TOKYO • Tokyo yesterday announced that a long-awaited summit with Seoul was not yet confirmed, as media reports said behind-the-scenes bickering over Japan's wartime sex slavery was a key sticking point.
On Monday, a spokesman for the South Korean presidential Blue House said Seoul had proposed a summit between Japanese Prime Minister Shinzo Abe and President Park Geun Hye on the sidelines of a three-way leadership meeting with China in the South Korean capital next week. Tokyo did not immediately comment on Monday and Japan's top government spokesman was vague on the issue yesterday, less than a week before the proposed Nov 2 meeting.
"On the Japan-South Korea (summit), I think we are still in the process of coordinating," Mr Yoshihide Suga told a regular press briefing. "It's always the case, isn't it? (These things) are always decided right before the meeting."

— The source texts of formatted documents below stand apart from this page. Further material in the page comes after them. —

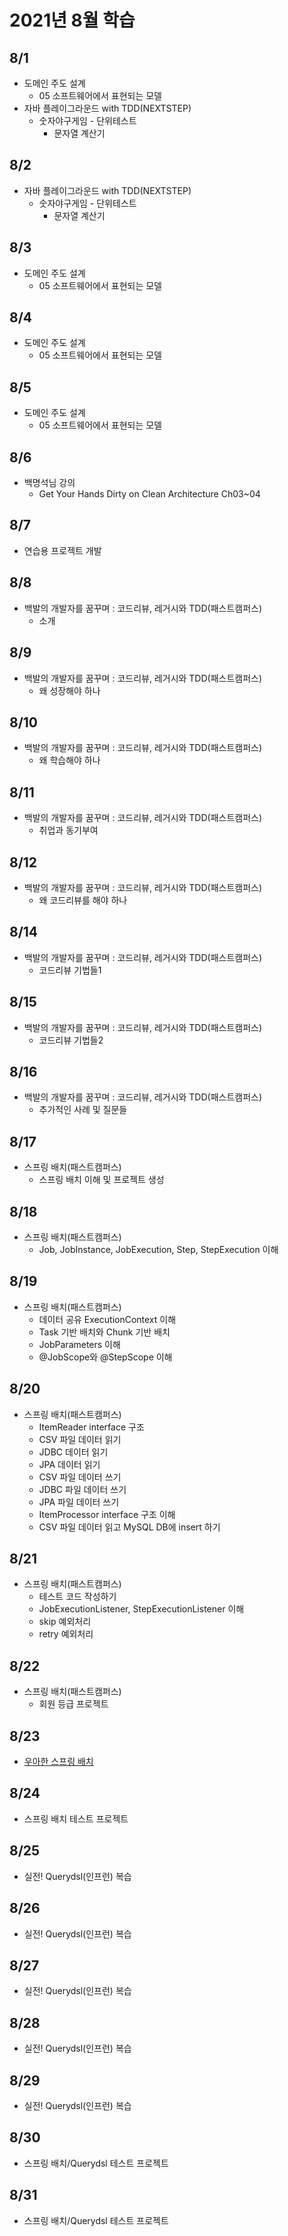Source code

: # 2021년 8월 학습

## 8/1

- 도메인 주도 설계
  - 05 소프트웨어에서 표현되는 모델
- 자바 플레이그라운드 with TDD(NEXTSTEP)
  - 숫자야구게임 - 단위테스트
    - 문자열 계산기

## 8/2

- 자바 플레이그라운드 with TDD(NEXTSTEP)
  - 숫자야구게임 - 단위테스트
    - 문자열 계산기

## 8/3

- 도메인 주도 설계
  - 05 소프트웨어에서 표현되는 모델

## 8/4

- 도메인 주도 설계
  - 05 소프트웨어에서 표현되는 모델

## 8/5

- 도메인 주도 설계
  - 05 소프트웨어에서 표현되는 모델

## 8/6

- 백명석님 강의
  - Get Your Hands Dirty on Clean Architecture Ch03~04

## 8/7

- 연습용 프로젝트 개발

## 8/8

- 백발의 개발자를 꿈꾸며 : 코드리뷰, 레거시와 TDD(패스트캠퍼스)
  - 소개

## 8/9

- 백발의 개발자를 꿈꾸며 : 코드리뷰, 레거시와 TDD(패스트캠퍼스)
  - 왜 성장해야 하나

## 8/10

- 백발의 개발자를 꿈꾸며 : 코드리뷰, 레거시와 TDD(패스트캠퍼스)
  - 왜 학습해야 하나

## 8/11

- 백발의 개발자를 꿈꾸며 : 코드리뷰, 레거시와 TDD(패스트캠퍼스)
  - 취업과 동기부여

## 8/12

- 백발의 개발자를 꿈꾸며 : 코드리뷰, 레거시와 TDD(패스트캠퍼스)
  - 왜 코드리뷰를 해야 하나

## 8/14

- 백발의 개발자를 꿈꾸며 : 코드리뷰, 레거시와 TDD(패스트캠퍼스)
  - 코드리뷰 기법들1

## 8/15

- 백발의 개발자를 꿈꾸며 : 코드리뷰, 레거시와 TDD(패스트캠퍼스)
  - 코드리뷰 기법들2

## 8/16

- 백발의 개발자를 꿈꾸며 : 코드리뷰, 레거시와 TDD(패스트캠퍼스)
  - 추가적인 사례 및 질문들

## 8/17

- 스프링 배치(패스트캠퍼스)
  - 스프링 배치 이해 및 프로젝트 생성

## 8/18

- 스프링 배치(패스트캠퍼스)
  - Job, JobInstance, JobExecution, Step, StepExecution 이해

## 8/19

- 스프링 배치(패스트캠퍼스)
  - 데이터 공유 ExecutionContext 이해
  - Task 기반 배치와 Chunk 기반 배치
  - JobParameters 이해
  - @JobScope와 @StepScope 이해

## 8/20

- 스프링 배치(패스트캠퍼스)
  - ItemReader interface 구조
  - CSV 파일 데이터 읽기
  - JDBC 데이터 읽기
  - JPA 데이터 읽기
  - CSV 파일 데이터 쓰기
  - JDBC 파일 데이터 쓰기
  - JPA 파일 데이터 쓰기
  - ItemProcessor interface 구조 이해
  - CSV 파일 데이터 읽고 MySQL DB에 insert 하기

## 8/21

- 스프링 배치(패스트캠퍼스)
  - 테스트 코드 작성하기
  - JobExecutionListener, StepExecutionListener 이해
  - skip 예외처리
  - retry 예외처리

## 8/22

- 스프링 배치(패스트캠퍼스)
  - 회원 등급 프로젝트

## 8/23

- [우아한 스프링 배치](https://www.youtube.com/watch?v=_nkJkWVH-mo)

## 8/24

- 스프링 배치 테스트 프로젝트

## 8/25

- 실전! Querydsl(인프런) 복습

## 8/26

- 실전! Querydsl(인프런) 복습

## 8/27

- 실전! Querydsl(인프런) 복습

## 8/28

- 실전! Querydsl(인프런) 복습

## 8/29

- 실전! Querydsl(인프런) 복습

## 8/30

- 스프링 배치/Querydsl 테스트 프로젝트

## 8/31

- 스프링 배치/Querydsl 테스트 프로젝트
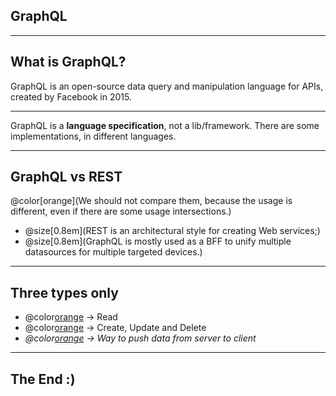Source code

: 
## GraphQL

---

## What is GraphQL?

GraphQL is an open-source data query and manipulation language for APIs, created by Facebook in 2015.

---

GraphQL is a **language specification**, not a lib/framework. There are some implementations, in different languages.

---

## GraphQL vs REST

@color[orange](We should not compare them, because the usage is different, even if there are some usage intersections.)

* @size[0.8em](REST is an architectural style for creating Web services;)
* @size[0.8em](GraphQL is mostly used as a BFF to unify multiple datasources for multiple targeted devices.)

---

## Three types only

* @color[orange](Query) -> Read
* @color[orange](Mutation) -> Create, Update and Delete
* _@color[orange](Subscription) -> Way to push data from server to client_

---

## The End :)
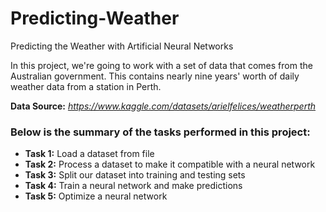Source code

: # Predicting-Weather
Predicting the Weather with Artificial Neural Networks


In this project, we're going to work with a set of data that comes from the Australian government. This contains nearly nine years' worth of daily weather data
from a station in Perth.

 __Data Source:__ *https://www.kaggle.com/datasets/arielfelices/weatherperth*

### Below is the summary of the tasks performed in this project:
- __Task 1:__ Load a dataset from file
- __Task 2:__ Process a dataset to make it compatible with a neural network
- __Task 3:__ Split our dataset into training and testing sets
- __Task 4:__ Train a neural network and make predictions
- __Task 5:__ Optimize a neural network
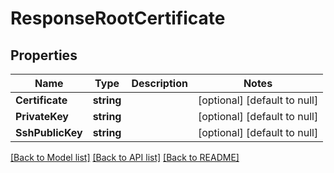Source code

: # ResponseRootCertificate

## Properties
Name | Type | Description | Notes
------------ | ------------- | ------------- | -------------
**Certificate** | **string** |  | [optional] [default to null]
**PrivateKey** | **string** |  | [optional] [default to null]
**SshPublicKey** | **string** |  | [optional] [default to null]

[[Back to Model list]](../README.md#documentation-for-models) [[Back to API list]](../README.md#documentation-for-api-endpoints) [[Back to README]](../README.md)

The mooted talks would be the first one-on-one summit between Mr Abe and Ms Park, who has repeatedly refused to have such a meeting since taking office in early 2013, arguing that Tokyo has yet to properly atone for its wartime wrongs.
The last time South Korean and Japanese leaders held formal talks was almost four years ago. Ties between the neighbours have never been easy - clouded by sensitive historical disputes related to Japan's 1910-1945 colonial rule over the Korean peninsula and, in particular, the issue of Korean "comfort women" forcibly recruited to work in Japanese wartime military brothels.

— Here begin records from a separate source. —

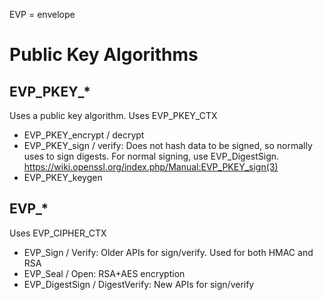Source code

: EVP = envelope 

# Public Key Algorithms

## EVP_PKEY_*

Uses a public key algorithm.
Uses EVP_PKEY_CTX

- EVP_PKEY_encrypt / decrypt
- EVP_PKEY_sign / verify: Does not hash data to be signed, so normally uses to sign digests. For normal signing, use EVP_DigestSign. https://wiki.openssl.org/index.php/Manual:EVP_PKEY_sign(3)
- EVP_PKEY_keygen

## EVP_*

Uses EVP_CIPHER_CTX

- EVP_Sign / Verify: Older APIs for sign/verify. Used for both HMAC and RSA
- EVP_Seal / Open: RSA+AES encryption
- EVP_DigestSign / DigestVerify: New APIs for sign/verify

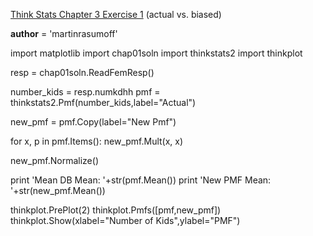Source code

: [Think Stats Chapter 3 Exercise 1](http://greenteapress.com/thinkstats2/html/thinkstats2004.html#toc31) (actual vs. biased)

__author__ = 'martinrasumoff'

import matplotlib
import chap01soln
import thinkstats2
import thinkplot

resp = chap01soln.ReadFemResp()


number_kids = resp.numkdhh
pmf = thinkstats2.Pmf(number_kids,label="Actual")

new_pmf = pmf.Copy(label="New Pmf")

for x, p in pmf.Items():
    new_pmf.Mult(x, x)

new_pmf.Normalize()

print 'Mean DB Mean: '+str(pmf.Mean())
print 'New PMF Mean: '+str(new_pmf.Mean())

thinkplot.PrePlot(2)
thinkplot.Pmfs([pmf,new_pmf])
thinkplot.Show(xlabel="Number of Kids",ylabel="PMF")
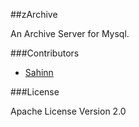 ##zArchive

An Archive Server for Mysql.

###Contributors

- [Sahinn](https://github.com/ericzuobin)

###License

Apache License Version 2.0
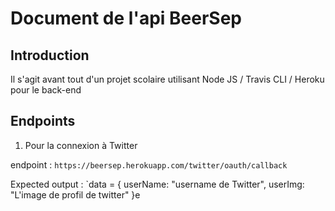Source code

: # Document de l'api BeerSep

## Introduction

Il s'agit avant tout d'un projet scolaire utilisant Node JS / Travis CLI / Heroku pour le back-end

## Endpoints

1. Pour la connexion à Twitter

  endpoint : `https://beersep.herokuapp.com/twitter/oauth/callback`

  Expected output :
  `data = {
    userName: "username de Twitter",
    userImg: "L'image de profil de twitter"
    }e
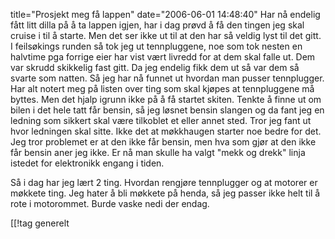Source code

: title="Prosjekt meg få lappen"
date="2006-06-01 14:48:40"
Har nå endelig fått litt dilla på å ta lappen igjen, har i dag prøvd å få den tingen jeg skal cruise i til å starte. Men det ser ikke ut til at den har så veldig lyst til det gitt. I feilsøkings runden så tok jeg ut tennpluggene, noe som tok nesten en halvtime pga forrige eier har vist vært livredd for at dem skal falle ut. Dem var skrudd skikkelig fast gitt. Da jeg endelig fikk dem ut så var dem så svarte som natten. Så jeg har nå funnet ut hvordan man pusser tennplugger. Har alt notert meg på listen over ting som skal kjøpes at tennpluggene må byttes. Men det hjalp igrunn ikke på å få startet skiten. Tenkte å finne ut om bilen i det hele tatt får bensin, så jeg løsnet bensin slangen og da fant jeg en ledning som sikkert skal være tilkoblet et eller annet sted. Tror jeg fant ut hvor ledningen skal sitte. Ikke det at møkkhaugen starter noe bedre for det. Jeg tror problemet er at den ikke får bensin, men hva som gjør at den ikke får bensin aner jeg ikke. Er nå man skulle ha valgt "mekk og drekk" linja istedet for elektronikk engang i tiden.

Så i dag har jeg lært 2 ting. Hvordan rengjøre tennplugger og at motorer er møkkete ting. Jeg hater å bli møkkete på henda, så jeg passer ikke helt til å rote i motorommet. Burde vaske nedi der endag.

[[!tag  generelt
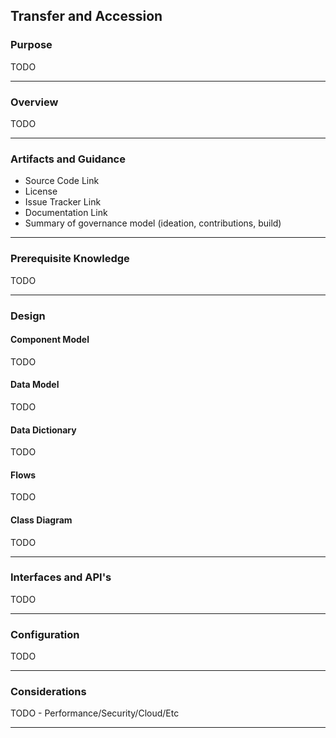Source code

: ## Transfer and Accession

### Purpose

TODO

*** 

### Overview 

TODO

*** 

### Artifacts and Guidance

* Source Code Link
* License
* Issue Tracker Link
* Documentation Link
* Summary of governance model (ideation, contributions, build)

*** 

### Prerequisite Knowledge

TODO

*** 

### Design

#### Component Model

TODO

#### Data Model

TODO

#### Data Dictionary

TODO

#### Flows

TODO

#### Class Diagram

TODO

*** 

### Interfaces and API's

TODO

*** 

### Configuration

TODO

*** 

### Considerations

TODO - Performance/Security/Cloud/Etc

*** 



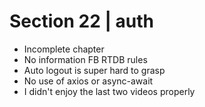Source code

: # Section 22 | auth


* Incomplete chapter 
* No information FB RTDB rules
* Auto logout is super hard to grasp
* No use of axios or async-await
* I didn't enjoy the last two videos properly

The rift has frustrated Washington, which wants its two key Asian allies to work together on containing an increasingly assertive China.
Ms Park had initially signalled her willingness to meet Mr Abe during a recent visit to Washington, but stressed that in order for the summit to be "meaningful", there would have to be timely progress on the comfort women issue.

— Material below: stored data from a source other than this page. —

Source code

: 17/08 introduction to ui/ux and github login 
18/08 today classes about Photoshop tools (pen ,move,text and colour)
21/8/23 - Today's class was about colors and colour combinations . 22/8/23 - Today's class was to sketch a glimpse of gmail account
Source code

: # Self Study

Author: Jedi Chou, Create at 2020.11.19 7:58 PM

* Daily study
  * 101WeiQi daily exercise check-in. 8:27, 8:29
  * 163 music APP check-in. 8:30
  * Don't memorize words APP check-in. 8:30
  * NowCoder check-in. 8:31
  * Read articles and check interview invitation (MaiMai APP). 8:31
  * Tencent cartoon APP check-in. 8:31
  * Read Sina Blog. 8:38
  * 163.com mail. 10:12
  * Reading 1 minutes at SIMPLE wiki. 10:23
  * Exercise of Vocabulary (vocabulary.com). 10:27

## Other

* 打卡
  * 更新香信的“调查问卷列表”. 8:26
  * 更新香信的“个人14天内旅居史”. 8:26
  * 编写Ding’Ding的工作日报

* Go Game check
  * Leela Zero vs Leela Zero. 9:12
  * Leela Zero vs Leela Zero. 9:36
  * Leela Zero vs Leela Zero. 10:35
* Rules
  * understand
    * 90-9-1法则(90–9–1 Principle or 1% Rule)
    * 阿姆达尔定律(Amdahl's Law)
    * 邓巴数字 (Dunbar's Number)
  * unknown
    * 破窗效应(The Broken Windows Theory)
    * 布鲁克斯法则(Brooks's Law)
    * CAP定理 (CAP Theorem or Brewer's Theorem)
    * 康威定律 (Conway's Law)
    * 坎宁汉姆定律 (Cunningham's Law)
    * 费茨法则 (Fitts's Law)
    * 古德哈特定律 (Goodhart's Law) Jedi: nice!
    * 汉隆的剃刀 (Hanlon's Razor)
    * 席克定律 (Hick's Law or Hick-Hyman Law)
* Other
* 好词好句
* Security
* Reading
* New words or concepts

Japan maintains the matter was settled in a 1965 normalisation agreement, which saw Tokyo make a total payment of US$800 million in grants or loans to its former colony.
Japan's Yomiuri daily and the Mainichi newspaper said the two sides were still squabbling. Tokyo and Seoul "are seemingly still working to fill the gap over how to deal with the comfort women issue", the Yomiuri said, citing unnamed diplomatic sources. The Nikkei business daily and other Japanese media, however, said the hold-up was mainly due to scheduling conflicts.